**TASK DIRECTIONS**.
Set down every entry again exactly as it stands below.

**EXERCISE DATA**.
****************************************

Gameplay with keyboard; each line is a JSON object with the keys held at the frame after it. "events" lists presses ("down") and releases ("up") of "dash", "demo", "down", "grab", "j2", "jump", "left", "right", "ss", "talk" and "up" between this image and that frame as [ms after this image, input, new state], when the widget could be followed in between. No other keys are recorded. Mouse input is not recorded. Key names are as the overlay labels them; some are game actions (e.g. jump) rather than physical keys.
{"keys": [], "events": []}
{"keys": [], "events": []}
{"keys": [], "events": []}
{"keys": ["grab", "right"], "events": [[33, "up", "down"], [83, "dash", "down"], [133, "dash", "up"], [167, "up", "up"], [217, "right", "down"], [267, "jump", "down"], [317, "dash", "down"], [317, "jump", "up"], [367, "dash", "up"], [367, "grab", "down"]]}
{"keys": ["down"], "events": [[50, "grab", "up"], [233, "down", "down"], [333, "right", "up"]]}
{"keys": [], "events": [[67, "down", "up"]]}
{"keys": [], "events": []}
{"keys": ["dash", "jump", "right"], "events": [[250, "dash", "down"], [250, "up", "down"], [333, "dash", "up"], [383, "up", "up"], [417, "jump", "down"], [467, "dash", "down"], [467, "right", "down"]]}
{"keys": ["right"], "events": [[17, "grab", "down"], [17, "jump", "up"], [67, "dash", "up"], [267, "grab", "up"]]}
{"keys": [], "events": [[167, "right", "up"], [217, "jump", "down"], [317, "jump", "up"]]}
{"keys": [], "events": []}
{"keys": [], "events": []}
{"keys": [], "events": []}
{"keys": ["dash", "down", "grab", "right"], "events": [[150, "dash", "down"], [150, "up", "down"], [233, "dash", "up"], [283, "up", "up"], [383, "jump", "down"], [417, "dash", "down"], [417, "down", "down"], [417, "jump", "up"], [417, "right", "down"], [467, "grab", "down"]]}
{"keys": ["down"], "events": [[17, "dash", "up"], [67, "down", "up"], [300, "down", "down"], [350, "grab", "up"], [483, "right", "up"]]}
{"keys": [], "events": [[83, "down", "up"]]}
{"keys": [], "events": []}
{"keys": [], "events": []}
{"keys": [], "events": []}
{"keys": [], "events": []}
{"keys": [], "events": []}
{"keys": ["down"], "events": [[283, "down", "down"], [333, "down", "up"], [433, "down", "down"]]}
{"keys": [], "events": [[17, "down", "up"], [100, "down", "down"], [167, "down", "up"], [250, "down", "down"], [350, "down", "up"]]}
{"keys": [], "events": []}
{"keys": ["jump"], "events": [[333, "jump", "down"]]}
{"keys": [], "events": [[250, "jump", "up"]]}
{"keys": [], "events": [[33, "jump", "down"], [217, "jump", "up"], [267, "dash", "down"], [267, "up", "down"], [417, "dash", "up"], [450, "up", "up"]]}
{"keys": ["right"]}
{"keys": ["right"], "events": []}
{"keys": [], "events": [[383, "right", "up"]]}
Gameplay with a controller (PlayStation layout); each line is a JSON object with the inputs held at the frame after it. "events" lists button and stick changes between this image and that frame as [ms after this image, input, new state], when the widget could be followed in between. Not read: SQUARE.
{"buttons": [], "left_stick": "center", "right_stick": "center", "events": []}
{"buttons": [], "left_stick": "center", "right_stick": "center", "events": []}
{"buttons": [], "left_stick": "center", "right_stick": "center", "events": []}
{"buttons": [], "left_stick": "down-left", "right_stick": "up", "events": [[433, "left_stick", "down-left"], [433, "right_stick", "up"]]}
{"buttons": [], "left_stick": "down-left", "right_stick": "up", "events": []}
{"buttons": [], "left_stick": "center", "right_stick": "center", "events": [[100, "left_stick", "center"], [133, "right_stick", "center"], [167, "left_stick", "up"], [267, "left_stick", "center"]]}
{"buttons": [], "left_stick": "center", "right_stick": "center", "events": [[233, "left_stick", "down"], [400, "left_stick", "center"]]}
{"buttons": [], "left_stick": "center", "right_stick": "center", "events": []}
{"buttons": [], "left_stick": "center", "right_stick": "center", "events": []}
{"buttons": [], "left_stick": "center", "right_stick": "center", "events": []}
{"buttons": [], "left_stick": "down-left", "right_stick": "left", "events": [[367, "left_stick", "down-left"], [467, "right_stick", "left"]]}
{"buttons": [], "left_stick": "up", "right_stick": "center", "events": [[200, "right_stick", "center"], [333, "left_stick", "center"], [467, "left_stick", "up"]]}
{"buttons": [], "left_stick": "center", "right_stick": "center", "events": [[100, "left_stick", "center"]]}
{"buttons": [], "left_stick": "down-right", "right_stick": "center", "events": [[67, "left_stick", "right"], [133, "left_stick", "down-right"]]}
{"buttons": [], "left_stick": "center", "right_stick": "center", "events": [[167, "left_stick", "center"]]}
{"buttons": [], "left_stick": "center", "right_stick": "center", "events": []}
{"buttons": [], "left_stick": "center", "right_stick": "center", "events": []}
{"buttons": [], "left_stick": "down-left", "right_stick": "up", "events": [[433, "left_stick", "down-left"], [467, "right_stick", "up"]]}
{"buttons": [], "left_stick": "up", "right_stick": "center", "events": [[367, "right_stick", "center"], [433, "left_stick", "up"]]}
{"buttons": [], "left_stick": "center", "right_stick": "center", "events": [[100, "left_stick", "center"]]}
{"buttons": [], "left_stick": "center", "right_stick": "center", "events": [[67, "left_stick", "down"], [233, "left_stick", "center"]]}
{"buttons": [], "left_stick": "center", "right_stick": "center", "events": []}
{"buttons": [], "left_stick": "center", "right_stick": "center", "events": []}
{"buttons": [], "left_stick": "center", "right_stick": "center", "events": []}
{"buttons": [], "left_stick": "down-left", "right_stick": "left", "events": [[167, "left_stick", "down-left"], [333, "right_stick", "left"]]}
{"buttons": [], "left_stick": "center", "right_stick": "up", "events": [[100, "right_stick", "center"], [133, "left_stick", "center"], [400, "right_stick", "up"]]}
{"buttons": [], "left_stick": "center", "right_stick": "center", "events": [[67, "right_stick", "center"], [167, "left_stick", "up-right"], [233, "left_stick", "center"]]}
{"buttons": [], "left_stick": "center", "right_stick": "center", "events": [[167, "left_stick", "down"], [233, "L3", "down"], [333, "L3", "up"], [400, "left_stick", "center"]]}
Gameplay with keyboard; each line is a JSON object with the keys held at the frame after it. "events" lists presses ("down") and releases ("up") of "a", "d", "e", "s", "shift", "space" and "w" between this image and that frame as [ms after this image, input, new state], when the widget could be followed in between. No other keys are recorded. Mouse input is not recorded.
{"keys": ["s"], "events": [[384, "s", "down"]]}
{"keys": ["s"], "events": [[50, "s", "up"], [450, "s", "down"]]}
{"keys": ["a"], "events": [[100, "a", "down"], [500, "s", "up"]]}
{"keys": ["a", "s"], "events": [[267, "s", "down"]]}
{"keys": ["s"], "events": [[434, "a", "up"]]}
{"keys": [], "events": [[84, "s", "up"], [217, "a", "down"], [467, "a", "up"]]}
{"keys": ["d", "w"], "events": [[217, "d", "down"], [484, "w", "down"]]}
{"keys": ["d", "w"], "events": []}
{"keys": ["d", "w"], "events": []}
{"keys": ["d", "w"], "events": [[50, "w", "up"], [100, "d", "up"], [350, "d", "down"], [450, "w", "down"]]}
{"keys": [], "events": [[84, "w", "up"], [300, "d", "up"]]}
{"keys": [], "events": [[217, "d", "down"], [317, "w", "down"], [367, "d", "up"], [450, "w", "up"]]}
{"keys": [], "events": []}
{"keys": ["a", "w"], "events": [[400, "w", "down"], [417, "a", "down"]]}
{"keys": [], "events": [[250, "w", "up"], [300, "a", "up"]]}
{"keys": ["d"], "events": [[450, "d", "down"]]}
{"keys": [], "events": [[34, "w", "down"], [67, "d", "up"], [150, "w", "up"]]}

****************************************

**OUTPUT**.
Gameplay with keyboard; each line is a JSON object with the keys held at the frame after it. "events" lists presses ("down") and releases ("up") of "dash", "demo", "down", "grab", "j2", "jump", "left", "right", "ss", "talk" and "up" between this image and that frame as [ms after this image, input, new state], when the widget could be followed in between. No other keys are recorded. Mouse input is not recorded. Key names are as the overlay labels them; some are game actions (e.g. jump) rather than physical keys.
{"keys": [], "events": []}
{"keys": [], "events": []}
{"keys": [], "events": []}
{"keys": ["grab", "right"], "events": [[33, "up", "down"], [83, "dash", "down"], [133, "dash", "up"], [167, "up", "up"], [217, "right", "down"], [267, "jump", "down"], [317, "dash", "down"], [317, "jump", "up"], [367, "dash", "up"], [367, "grab", "down"]]}
{"keys": ["down"], "events": [[50, "grab", "up"], [233, "down", "down"], [333, "right", "up"]]}
{"keys": [], "events": [[67, "down", "up"]]}
{"keys": [], "events": []}
{"keys": ["dash", "jump", "right"], "events": [[250, "dash", "down"], [250, "up", "down"], [333, "dash", "up"], [383, "up", "up"], [417, "jump", "down"], [467, "dash", "down"], [467, "right", "down"]]}
{"keys": ["right"], "events": [[17, "grab", "down"], [17, "jump", "up"], [67, "dash", "up"], [267, "grab", "up"]]}
{"keys": [], "events": [[167, "right", "up"], [217, "jump", "down"], [317, "jump", "up"]]}
{"keys": [], "events": []}
{"keys": [], "events": []}
{"keys": [], "events": []}
{"keys": ["dash", "down", "grab", "right"], "events": [[150, "dash", "down"], [150, "up", "down"], [233, "dash", "up"], [283, "up", "up"], [383, "jump", "down"], [417, "dash", "down"], [417, "down", "down"], [417, "jump", "up"], [417, "right", "down"], [467, "grab", "down"]]}
{"keys": ["down"], "events": [[17, "dash", "up"], [67, "down", "up"], [300, "down", "down"], [350, "grab", "up"], [483, "right", "up"]]}
{"keys": [], "events": [[83, "down", "up"]]}
{"keys": [], "events": []}
{"keys": [], "events": []}
{"keys": [], "events": []}
{"keys": [], "events": []}
{"keys": [], "events": []}
{"keys": ["down"], "events": [[283, "down", "down"], [333, "down", "up"], [433, "down", "down"]]}
{"keys": [], "events": [[17, "down", "up"], [100, "down", "down"], [167, "down", "up"], [250, "down", "down"], [350, "down", "up"]]}
{"keys": [], "events": []}
{"keys": ["jump"], "events": [[333, "jump", "down"]]}
{"keys": [], "events": [[250, "jump", "up"]]}
{"keys": [], "events": [[33, "jump", "down"], [217, "jump", "up"], [267, "dash", "down"], [267, "up", "down"], [417, "dash", "up"], [450, "up", "up"]]}
{"keys": ["right"]}
{"keys": ["right"], "events": []}
{"keys": [], "events": [[383, "right", "up"]]}
Gameplay with a controller (PlayStation layout); each line is a JSON object with the inputs held at the frame after it. "events" lists button and stick changes between this image and that frame as [ms after this image, input, new state], when the widget could be followed in between. Not read: SQUARE.
{"buttons": [], "left_stick": "center", "right_stick": "center", "events": []}
{"buttons": [], "left_stick": "center", "right_stick": "center", "events": []}
{"buttons": [], "left_stick": "center", "right_stick": "center", "events": []}
{"buttons": [], "left_stick": "down-left", "right_stick": "up", "events": [[433, "left_stick", "down-left"], [433, "right_stick", "up"]]}
{"buttons": [], "left_stick": "down-left", "right_stick": "up", "events": []}
{"buttons": [], "left_stick": "center", "right_stick": "center", "events": [[100, "left_stick", "center"], [133, "right_stick", "center"], [167, "left_stick", "up"], [267, "left_stick", "center"]]}
{"buttons": [], "left_stick": "center", "right_stick": "center", "events": [[233, "left_stick", "down"], [400, "left_stick", "center"]]}
{"buttons": [], "left_stick": "center", "right_stick": "center", "events": []}
{"buttons": [], "left_stick": "center", "right_stick": "center", "events": []}
{"buttons": [], "left_stick": "center", "right_stick": "center", "events": []}
{"buttons": [], "left_stick": "down-left", "right_stick": "left", "events": [[367, "left_stick", "down-left"], [467, "right_stick", "left"]]}
{"buttons": [], "left_stick": "up", "right_stick": "center", "events": [[200, "right_stick", "center"], [333, "left_stick", "center"], [467, "left_stick", "up"]]}
{"buttons": [], "left_stick": "center", "right_stick": "center", "events": [[100, "left_stick", "center"]]}
{"buttons": [], "left_stick": "down-right", "right_stick": "center", "events": [[67, "left_stick", "right"], [133, "left_stick", "down-right"]]}
{"buttons": [], "left_stick": "center", "right_stick": "center", "events": [[167, "left_stick", "center"]]}
{"buttons": [], "left_stick": "center", "right_stick": "center", "events": []}
{"buttons": [], "left_stick": "center", "right_stick": "center", "events": []}
{"buttons": [], "left_stick": "down-left", "right_stick": "up", "events": [[433, "left_stick", "down-left"], [467, "right_stick", "up"]]}
{"buttons": [], "left_stick": "up", "right_stick": "center", "events": [[367, "right_stick", "center"], [433, "left_stick", "up"]]}
{"buttons": [], "left_stick": "center", "right_stick": "center", "events": [[100, "left_stick", "center"]]}
{"buttons": [], "left_stick": "center", "right_stick": "center", "events": [[67, "left_stick", "down"], [233, "left_stick", "center"]]}
{"buttons": [], "left_stick": "center", "right_stick": "center", "events": []}
{"buttons": [], "left_stick": "center", "right_stick": "center", "events": []}
{"buttons": [], "left_stick": "center", "right_stick": "center", "events": []}
{"buttons": [], "left_stick": "down-left", "right_stick": "left", "events": [[167, "left_stick", "down-left"], [333, "right_stick", "left"]]}
{"buttons": [], "left_stick": "center", "right_stick": "up", "events": [[100, "right_stick", "center"], [133, "left_stick", "center"], [400, "right_stick", "up"]]}
{"buttons": [], "left_stick": "center", "right_stick": "center", "events": [[67, "right_stick", "center"], [167, "left_stick", "up-right"], [233, "left_stick", "center"]]}
{"buttons": [], "left_stick": "center", "right_stick": "center", "events": [[167, "left_stick", "down"], [233, "L3", "down"], [333, "L3", "up"], [400, "left_stick", "center"]]}
Gameplay with keyboard; each line is a JSON object with the keys held at the frame after it. "events" lists presses ("down") and releases ("up") of "a", "d", "e", "s", "shift", "space" and "w" between this image and that frame as [ms after this image, input, new state], when the widget could be followed in between. No other keys are recorded. Mouse input is not recorded.
{"keys": ["s"], "events": [[384, "s", "down"]]}
{"keys": ["s"], "events": [[50, "s", "up"], [450, "s", "down"]]}
{"keys": ["a"], "events": [[100, "a", "down"], [500, "s", "up"]]}
{"keys": ["a", "s"], "events": [[267, "s", "down"]]}
{"keys": ["s"], "events": [[434, "a", "up"]]}
{"keys": [], "events": [[84, "s", "up"], [217, "a", "down"], [467, "a", "up"]]}
{"keys": ["d", "w"], "events": [[217, "d", "down"], [484, "w", "down"]]}
{"keys": ["d", "w"], "events": []}
{"keys": ["d", "w"], "events": []}
{"keys": ["d", "w"], "events": [[50, "w", "up"], [100, "d", "up"], [350, "d", "down"], [450, "w", "down"]]}
{"keys": [], "events": [[84, "w", "up"], [300, "d", "up"]]}
{"keys": [], "events": [[217, "d", "down"], [317, "w", "down"], [367, "d", "up"], [450, "w", "up"]]}
{"keys": [], "events": []}
{"keys": ["a", "w"], "events": [[400, "w", "down"], [417, "a", "down"]]}
{"keys": [], "events": [[250, "w", "up"], [300, "a", "up"]]}
{"keys": ["d"], "events": [[450, "d", "down"]]}
{"keys": [], "events": [[34, "w", "down"], [67, "d", "up"], [150, "w", "up"]]}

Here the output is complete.